Figure 3. Activation of mAChRs enhances spontaneous excitatory synaptic activity in PV interneurons in the ACC. (A) Representative traces of sEPSCs from a PV interneuron in the ACC before and after application of muscarine and scopolamine. (B) A histogram shows the effect of muscarine and scopolamine on sEPSC frequency in the PV interneuron. (C,D) Summarized data show the effect of muscarine on sEPSC (n = 8 cells/6 mice) and mEPSC (n = 8 cells/5 mice) frequency and the amplitude. (E) A representative experiment shows the effect of muscarine on evoked EPSCs. Insets: evoked EPSCs traces taken at the times marked by a and b in the graph. (F,G) Summarized data show the effect of muscarine on evoked EPSC (n = 8 cells/5 mice) amplitude and paired-pulse ratio, respectively. *p < 0.05, **p < 0.01, and ***p < 0.001.

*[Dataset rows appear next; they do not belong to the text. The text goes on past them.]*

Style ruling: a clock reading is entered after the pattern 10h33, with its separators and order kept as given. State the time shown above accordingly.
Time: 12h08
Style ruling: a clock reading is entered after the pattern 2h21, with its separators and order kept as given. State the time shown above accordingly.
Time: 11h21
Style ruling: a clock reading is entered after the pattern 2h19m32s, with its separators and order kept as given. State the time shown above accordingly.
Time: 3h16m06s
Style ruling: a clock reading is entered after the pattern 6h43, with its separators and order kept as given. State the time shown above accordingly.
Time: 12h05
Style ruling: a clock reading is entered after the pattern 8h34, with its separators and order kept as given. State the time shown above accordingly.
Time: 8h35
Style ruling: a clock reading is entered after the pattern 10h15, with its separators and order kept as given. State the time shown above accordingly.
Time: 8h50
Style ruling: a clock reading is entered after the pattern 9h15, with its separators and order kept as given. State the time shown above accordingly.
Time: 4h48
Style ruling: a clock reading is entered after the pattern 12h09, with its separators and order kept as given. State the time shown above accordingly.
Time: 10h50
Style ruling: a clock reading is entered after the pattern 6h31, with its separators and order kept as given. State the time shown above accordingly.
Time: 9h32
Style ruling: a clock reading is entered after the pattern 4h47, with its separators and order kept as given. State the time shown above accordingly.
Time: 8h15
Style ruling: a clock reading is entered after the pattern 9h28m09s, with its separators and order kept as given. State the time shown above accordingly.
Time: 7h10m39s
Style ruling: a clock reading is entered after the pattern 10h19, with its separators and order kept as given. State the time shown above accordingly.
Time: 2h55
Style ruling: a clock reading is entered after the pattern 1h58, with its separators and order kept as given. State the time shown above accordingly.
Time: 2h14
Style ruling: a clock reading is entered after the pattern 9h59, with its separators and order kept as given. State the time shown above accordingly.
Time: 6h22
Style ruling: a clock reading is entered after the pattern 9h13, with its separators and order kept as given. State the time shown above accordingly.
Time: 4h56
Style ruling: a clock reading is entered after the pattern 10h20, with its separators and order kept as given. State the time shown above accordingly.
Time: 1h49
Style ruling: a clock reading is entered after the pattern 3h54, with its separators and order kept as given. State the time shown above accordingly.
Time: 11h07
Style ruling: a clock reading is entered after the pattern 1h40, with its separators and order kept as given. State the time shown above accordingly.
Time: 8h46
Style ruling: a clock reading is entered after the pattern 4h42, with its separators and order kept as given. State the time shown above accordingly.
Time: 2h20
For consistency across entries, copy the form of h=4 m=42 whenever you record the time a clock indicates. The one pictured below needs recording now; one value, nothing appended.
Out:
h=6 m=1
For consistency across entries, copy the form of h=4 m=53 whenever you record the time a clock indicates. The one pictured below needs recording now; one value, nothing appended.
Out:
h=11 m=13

These data indicate activation of mAChRs by muscarine non-specifically increases spontaneous excitatory transmission in both SST and PV interneurons, mainly in a pre-synaptic manner. Moreover, scopolamine can completely block muscarine’s potentiation effects.

3.2. Blocking mAChRs does not affect excitatory synaptic activity to SST and PV interneurons

To test whether mAChRs are tonically active and modulate the excitatory synaptic activity in SST and PV interneurons, we examined the effect of scopolamine on the excitatory synaptic activity in two interneuron subtypes. In SST interneurons, the application of scopolamine (100 nM) had no significant effect on sEPSC frequency and amplitude (Supplementary Figures 1A–D). The frequencies before and after scopolamine were 8.09 ± 2.20 and 7.69 ± 2.55 Hz, respectively (p = 0.688, n = 7 cells/7 mice, Wilcoxon test, W = −6), and the amplitudes were 17.12 ± 2.04 pA and 15.14 ± 1.95 pA, respectively (p = 0.078, Wilcoxon test, W = −22). Scopolamine also did not affect mEPSC frequency and amplitude (Supplementary Figures 1C, D). mEPSC frequencies before and after perfusion were 6.00 ± 2.35 and 6.19 ± 2.43 Hz, respectively (p = 0.688, n = 7 cells/4 mice, Wilcoxon test, W = 6), and the amplitudes were 10.29 ± 0.55 and 10.19 ± 0.59 pA, respectively [t(6) = 0.305, p = 0.771, paired t-test]. Likewise, scopolamine did not affect the evoked EPSCs [t(10) = 1.664, p = 0.127, n = 11 cells/6 mice, paired t-test, Supplementary Figures 1E, F] and paired-pulse ratio [t(10) = 1.434, p = 0.182, paired t-test, Supplementary Figure 1G].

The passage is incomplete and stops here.